Bill Cunningham was a relic of another time in New York fashion, not one to peacock himself despite being a fixture within the industry community. It's a trait so rare these days, as social media has turned everyone into a shameless self promoter.
Still, Cunningham was ahead of his time. In 1967, London photographer David Montgomery gave Cunningham his first camera, an Olympus PEN-D, telling him to "get rid of your pen and notepad, that's passé. Use [this camera] like your notebook." It was prescient, 50 years before the age of Instagram and long ahead of the dawn of street style as we know it.
Cunningham's recount of that moment, as well as other mementos, ephemerals, and photographs are on display at the New York Historical Society through Sept. 9, in a new exhibition celebrating the late-New Yorker's life.
The exhibition's highlights include the bicycle he rode around the city with (displayed inside a case along with the New York City Street sign "Bill Cunningham Corner" that was temporarily installed in Midtown Manhattan after his death). Cunningham's scrapbooks and selections from "Facades," his eight-year photo project that documented NYC architecture and fashion history, are also on display.
"I think Bill was interested in everything — he was an autodidact interested in history, in art, in people — and for him, clothing was a reflection of culture," Curator of Decorative Arts for the New York Historical Society Debra Schmidt Back told Fashionista. "I think that's just the way his mind worked. It was a natural thing for him to take pictures of people and interpret them for all of us."
The small but hearty exhibition in one dimly lit rectangular room on the second floor of the museum includes recognizable pieces (like Cunningham's blue French workman's jacket) and other items that might surprise a casual Styles Section reader. A brief history of how he came to own the "On the Street" and "Evening Hours" pages in the New York Times is outlined on one wall; it all started in 1978, after he'd been working for Women's Wear Daily, and he'd unknowingly snapped a photo of actress Greta Garbo.
There are images of Cunningham sewing: In addition to working at Chez Ninon, which dressed Jacqueline Kennedy Onassis, Cunningham produced his own clothing, usually relying on feathers as a primary material. Though Cunningham's scrapbooks are locked beneath the glass shadow boxes, museum-goers can flip through them virtually on a kiosk within the exhibit.
The standout items for any fashion lover will likely be the silver gelatin print photographs, which Cunningham first gifted the New York Historical Society in 1976, and evoke the kind of mid-century glamour that seem to be locked away in publishers' archives.

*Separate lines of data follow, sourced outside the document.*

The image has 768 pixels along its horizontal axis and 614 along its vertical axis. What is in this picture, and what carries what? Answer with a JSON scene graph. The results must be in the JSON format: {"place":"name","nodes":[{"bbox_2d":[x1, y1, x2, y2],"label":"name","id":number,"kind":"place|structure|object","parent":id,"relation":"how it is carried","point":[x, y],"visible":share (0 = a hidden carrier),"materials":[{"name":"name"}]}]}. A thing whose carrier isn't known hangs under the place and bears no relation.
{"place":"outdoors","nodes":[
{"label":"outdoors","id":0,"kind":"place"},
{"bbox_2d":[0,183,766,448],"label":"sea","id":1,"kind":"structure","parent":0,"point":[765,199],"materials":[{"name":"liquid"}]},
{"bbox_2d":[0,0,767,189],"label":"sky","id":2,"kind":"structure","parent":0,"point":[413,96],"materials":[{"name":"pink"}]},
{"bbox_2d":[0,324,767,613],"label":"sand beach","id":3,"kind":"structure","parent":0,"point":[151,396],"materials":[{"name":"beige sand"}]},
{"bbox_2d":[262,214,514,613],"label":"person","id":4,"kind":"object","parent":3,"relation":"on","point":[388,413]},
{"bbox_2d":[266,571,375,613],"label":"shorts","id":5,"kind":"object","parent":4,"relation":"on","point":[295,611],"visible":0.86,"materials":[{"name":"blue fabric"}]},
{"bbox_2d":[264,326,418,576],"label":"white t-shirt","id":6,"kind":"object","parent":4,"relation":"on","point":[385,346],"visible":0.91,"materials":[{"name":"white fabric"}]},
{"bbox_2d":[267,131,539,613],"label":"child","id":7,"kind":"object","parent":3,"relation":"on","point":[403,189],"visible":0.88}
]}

At the exhibition's reception, there were plenty of dandy men and women in classic shift dresses, a real uptown crowd with dashes of downtown flair. Of course, many wore intricate hats (more Royal Wedding than Yankees game) as tribute to Cunningham, who worked as a milliner before turning to photography. Some of his hats and a sign for his hat shop "William J," which he ran in the early 1960s in Southampton, Long Island, are also displayed.

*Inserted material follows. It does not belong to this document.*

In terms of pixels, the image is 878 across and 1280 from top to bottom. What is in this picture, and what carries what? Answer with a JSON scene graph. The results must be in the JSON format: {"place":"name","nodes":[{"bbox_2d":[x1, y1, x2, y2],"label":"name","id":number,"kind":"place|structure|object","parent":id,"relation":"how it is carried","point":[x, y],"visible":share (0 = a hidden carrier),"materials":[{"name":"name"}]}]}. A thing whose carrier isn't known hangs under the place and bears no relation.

"I see that we're still dressing for Bill," said Louise Mirrer, president and chief executive of the New York Historical Society, addressing a room within the museum filled with a few hundred people. "We miss Bill tremendously but we're so glad we have such great friends that were his friends."

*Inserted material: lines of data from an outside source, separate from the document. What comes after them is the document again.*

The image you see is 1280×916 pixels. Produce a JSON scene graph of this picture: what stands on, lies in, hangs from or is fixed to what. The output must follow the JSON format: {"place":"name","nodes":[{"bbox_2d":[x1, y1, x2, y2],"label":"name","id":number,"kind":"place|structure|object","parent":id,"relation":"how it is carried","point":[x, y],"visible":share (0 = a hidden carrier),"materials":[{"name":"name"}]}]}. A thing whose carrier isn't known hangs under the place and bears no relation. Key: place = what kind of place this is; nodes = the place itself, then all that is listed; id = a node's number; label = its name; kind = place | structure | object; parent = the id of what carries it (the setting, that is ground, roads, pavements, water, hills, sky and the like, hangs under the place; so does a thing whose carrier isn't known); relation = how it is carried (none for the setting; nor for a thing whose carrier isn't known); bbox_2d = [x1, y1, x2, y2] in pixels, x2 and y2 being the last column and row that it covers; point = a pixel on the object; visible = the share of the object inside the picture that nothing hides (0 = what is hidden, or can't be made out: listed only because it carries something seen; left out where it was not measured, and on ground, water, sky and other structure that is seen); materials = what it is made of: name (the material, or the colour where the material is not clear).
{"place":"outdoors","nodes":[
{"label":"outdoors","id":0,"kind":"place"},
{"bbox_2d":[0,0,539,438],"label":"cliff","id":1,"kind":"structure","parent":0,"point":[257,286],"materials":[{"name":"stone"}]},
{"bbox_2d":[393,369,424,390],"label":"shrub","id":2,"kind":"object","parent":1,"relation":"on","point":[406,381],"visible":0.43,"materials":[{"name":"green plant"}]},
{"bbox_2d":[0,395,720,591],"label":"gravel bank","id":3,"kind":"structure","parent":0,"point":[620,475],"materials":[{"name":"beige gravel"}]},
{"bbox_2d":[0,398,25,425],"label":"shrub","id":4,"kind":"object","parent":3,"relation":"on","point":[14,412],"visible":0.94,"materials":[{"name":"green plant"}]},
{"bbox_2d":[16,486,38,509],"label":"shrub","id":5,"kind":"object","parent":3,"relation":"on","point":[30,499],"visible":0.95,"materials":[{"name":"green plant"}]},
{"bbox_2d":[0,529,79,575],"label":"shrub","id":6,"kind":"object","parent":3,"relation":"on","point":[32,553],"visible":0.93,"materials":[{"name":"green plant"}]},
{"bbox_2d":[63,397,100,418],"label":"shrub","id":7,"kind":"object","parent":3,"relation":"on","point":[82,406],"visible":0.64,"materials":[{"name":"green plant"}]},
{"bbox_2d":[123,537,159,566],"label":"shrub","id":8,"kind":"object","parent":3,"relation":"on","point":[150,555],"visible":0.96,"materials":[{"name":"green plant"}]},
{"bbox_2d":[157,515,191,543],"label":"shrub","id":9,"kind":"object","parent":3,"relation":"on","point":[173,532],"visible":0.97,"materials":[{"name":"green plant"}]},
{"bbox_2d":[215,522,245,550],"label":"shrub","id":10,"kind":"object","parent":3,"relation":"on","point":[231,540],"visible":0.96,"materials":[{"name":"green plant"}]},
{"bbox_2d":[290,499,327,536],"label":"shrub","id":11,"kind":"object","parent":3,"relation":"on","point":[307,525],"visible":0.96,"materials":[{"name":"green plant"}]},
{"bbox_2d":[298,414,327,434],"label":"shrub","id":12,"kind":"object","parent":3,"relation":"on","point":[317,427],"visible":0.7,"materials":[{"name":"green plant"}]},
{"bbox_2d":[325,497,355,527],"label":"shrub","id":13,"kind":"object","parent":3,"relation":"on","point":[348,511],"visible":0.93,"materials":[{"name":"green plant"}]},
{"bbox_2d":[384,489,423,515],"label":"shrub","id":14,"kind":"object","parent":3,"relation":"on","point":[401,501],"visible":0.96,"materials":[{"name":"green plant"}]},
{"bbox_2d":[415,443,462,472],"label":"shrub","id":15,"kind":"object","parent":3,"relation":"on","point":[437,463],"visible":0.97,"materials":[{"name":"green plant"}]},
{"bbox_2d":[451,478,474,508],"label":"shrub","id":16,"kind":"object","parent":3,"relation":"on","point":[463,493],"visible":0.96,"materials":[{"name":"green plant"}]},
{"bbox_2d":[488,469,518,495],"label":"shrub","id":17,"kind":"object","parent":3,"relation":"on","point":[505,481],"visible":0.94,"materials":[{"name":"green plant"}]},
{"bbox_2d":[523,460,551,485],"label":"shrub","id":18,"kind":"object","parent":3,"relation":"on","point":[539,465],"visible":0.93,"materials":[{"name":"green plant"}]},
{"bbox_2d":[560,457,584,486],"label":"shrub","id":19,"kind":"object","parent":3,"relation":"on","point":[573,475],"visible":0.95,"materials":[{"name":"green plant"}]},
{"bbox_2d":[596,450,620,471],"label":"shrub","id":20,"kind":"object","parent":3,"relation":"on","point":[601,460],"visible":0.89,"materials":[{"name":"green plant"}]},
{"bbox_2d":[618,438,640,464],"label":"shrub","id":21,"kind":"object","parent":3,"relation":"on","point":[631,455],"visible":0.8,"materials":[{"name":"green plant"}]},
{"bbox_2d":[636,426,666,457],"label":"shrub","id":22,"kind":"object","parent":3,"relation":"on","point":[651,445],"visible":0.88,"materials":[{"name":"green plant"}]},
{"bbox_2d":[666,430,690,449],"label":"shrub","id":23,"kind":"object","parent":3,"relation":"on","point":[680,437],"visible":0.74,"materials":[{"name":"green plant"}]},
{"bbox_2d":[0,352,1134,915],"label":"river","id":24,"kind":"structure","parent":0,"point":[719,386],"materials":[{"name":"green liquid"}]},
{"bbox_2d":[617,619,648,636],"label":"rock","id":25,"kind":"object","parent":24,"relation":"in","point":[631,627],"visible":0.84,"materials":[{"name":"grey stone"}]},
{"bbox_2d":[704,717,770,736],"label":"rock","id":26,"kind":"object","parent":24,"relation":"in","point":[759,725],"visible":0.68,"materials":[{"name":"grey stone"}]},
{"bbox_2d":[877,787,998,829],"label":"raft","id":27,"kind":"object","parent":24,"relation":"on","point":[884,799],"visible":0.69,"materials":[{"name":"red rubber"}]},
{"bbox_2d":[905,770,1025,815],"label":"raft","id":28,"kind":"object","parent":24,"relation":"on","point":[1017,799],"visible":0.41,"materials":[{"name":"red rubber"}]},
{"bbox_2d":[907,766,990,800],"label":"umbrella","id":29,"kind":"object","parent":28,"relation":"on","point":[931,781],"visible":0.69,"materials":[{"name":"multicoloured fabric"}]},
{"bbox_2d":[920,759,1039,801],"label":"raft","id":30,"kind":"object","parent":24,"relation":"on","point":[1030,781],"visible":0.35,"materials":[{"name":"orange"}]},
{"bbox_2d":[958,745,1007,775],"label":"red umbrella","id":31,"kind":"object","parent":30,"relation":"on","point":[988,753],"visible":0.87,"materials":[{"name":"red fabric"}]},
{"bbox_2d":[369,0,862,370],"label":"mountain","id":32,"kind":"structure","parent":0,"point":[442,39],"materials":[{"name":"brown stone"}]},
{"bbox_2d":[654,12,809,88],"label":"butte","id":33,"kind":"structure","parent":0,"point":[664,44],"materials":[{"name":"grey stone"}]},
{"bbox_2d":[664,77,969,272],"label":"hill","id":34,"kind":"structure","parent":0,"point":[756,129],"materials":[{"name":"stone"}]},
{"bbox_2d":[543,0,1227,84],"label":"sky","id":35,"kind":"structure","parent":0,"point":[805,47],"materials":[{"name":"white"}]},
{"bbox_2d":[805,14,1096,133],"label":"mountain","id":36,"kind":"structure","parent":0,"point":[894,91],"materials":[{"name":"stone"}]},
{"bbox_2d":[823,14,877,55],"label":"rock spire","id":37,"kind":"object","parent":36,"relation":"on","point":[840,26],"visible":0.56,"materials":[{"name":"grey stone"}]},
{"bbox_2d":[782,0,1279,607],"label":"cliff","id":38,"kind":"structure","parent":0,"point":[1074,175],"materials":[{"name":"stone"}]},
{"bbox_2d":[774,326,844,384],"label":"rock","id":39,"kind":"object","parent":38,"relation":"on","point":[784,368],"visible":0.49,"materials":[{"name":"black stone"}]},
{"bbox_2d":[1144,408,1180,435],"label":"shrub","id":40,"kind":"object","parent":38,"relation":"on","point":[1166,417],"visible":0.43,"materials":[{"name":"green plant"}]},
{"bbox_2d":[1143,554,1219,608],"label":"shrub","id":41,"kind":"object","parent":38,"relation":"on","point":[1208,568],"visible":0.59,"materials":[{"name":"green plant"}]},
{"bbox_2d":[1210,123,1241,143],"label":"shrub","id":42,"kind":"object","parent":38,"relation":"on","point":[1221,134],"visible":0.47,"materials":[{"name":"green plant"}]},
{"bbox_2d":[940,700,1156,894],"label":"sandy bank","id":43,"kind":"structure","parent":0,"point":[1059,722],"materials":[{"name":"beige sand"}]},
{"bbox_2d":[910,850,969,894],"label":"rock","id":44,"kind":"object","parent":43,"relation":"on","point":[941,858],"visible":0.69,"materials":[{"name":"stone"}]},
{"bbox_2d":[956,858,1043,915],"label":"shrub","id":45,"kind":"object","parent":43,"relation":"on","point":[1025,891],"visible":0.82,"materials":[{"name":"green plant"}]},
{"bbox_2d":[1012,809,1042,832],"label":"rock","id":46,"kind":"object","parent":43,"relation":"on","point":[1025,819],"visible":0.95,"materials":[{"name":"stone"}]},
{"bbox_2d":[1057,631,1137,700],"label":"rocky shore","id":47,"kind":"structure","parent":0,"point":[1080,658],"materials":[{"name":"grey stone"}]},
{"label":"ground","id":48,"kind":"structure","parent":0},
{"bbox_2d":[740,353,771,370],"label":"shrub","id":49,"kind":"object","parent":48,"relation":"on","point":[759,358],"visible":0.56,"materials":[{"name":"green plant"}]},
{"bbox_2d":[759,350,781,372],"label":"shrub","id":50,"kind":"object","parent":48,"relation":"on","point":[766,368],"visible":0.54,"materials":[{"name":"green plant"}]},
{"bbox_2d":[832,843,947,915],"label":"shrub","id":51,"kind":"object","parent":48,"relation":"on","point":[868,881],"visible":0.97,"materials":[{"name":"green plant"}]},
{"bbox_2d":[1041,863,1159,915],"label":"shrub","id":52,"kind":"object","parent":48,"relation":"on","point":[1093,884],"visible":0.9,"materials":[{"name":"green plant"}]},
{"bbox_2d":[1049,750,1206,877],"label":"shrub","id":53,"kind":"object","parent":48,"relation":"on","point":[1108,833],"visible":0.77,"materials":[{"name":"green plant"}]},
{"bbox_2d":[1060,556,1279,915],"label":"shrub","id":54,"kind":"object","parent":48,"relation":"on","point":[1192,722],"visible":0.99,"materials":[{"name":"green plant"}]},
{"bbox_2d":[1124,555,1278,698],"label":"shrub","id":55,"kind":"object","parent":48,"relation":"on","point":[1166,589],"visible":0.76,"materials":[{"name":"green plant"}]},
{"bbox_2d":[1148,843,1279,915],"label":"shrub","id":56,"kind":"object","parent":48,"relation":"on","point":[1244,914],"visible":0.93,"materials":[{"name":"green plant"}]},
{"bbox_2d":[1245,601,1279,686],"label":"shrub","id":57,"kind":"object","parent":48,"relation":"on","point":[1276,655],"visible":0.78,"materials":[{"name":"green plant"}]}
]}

One such friend, Tziporah Salamon, or "Tzippy," was dressed in a full chartreuse look, accented with an orange, wooden necklace and a lime green beret — someone you’d fully expect to catch Cunningham's eye on a street corner. (Indeed, the pair met outside Bergdorf Goodman decades ago.)
"Bill used to sneak me into the shows in Paris," Salamon, who calls herself one of Cunningham's muses, said. "Once, he kept two tickets in his pocket and insisted I go with him, that he'd get me in to see Karl. He was good to his friends that way."
It seemed if you had any sense of personal — truly personal, not trend-prescribed — style, Cunningham shot you, and you were there to pay your respects. (That included the man in a beige vest, crisp trousers and wingtip dress shoes who sold the museum's commemorative handbags with lucite handles and Cunningham’s pages printed around them.)
"Bill always had his camera out, he always shot me," Salamon said. "He might not have used it, but he was always looking."